Ainsi, Markin, de petit tailleur de l’Illinois, devint constructeur automobile, s’assurant ses débouchés avec sa propre compagnie de Taxi (qui de Chicago, s’étendit aussi à New York). Markin Automobile Body fut rebaptisée Checker Motors Corporation. Celle-ci tenta dans les années 50 de se diversifier dans les vehicules pour particulier, sans succès, mais continua à rencontrer un grand succès auprès des chauffeurs et des compagnies de taxi.
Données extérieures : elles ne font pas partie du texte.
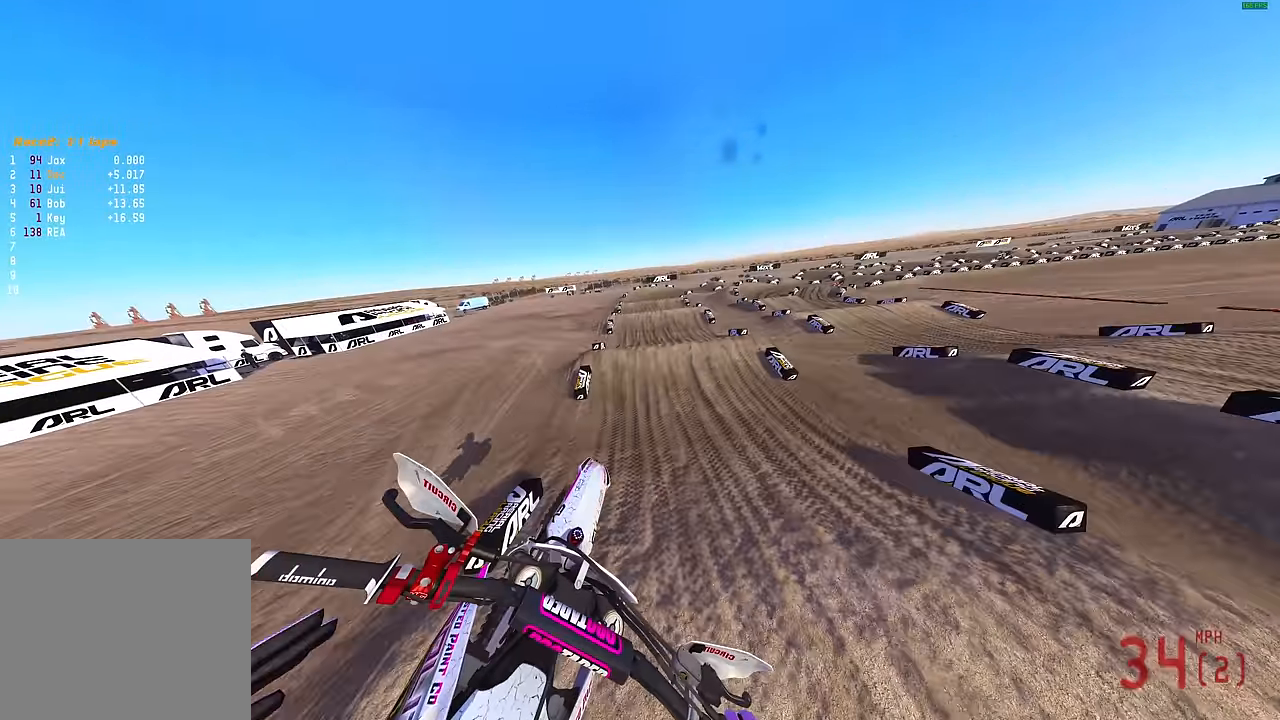
{"buttons": ["L3"], "left_stick": "left", "right_stick": "down-left", "events": [[50, "left_stick", "left"], [333, "R2", "up"], [417, "L3", "down"]]}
A la mort de Markin, en 1970, la Checker Motor est à son apogée. A partir de ce moment là, Checker ne sut jamais se renouveler, et continua à produire quasi immuablement (malgré quelques améliorations techniques) ses taxis. Il faut dire qu’à l’instar du Black Cab londonnien (lire aussi : Le Black Cab londonnien), la Checker était devenue une icône difficile à changer, faisant désormais partie du patrimoine de Chicago ou New York.

La Checker Motor Corporation continua donc son petit bonhomme de chemin, après de multiples changement de propriétaires, jusqu’en 2009, date à laquelle elle fut le premier des constructeurs américains à se mettre sous la protection du chapitre 11 sur les faillites. Malgré cela, la marque cessera son activité au début 2010, laissant plus de 200 salariés sur le carreau.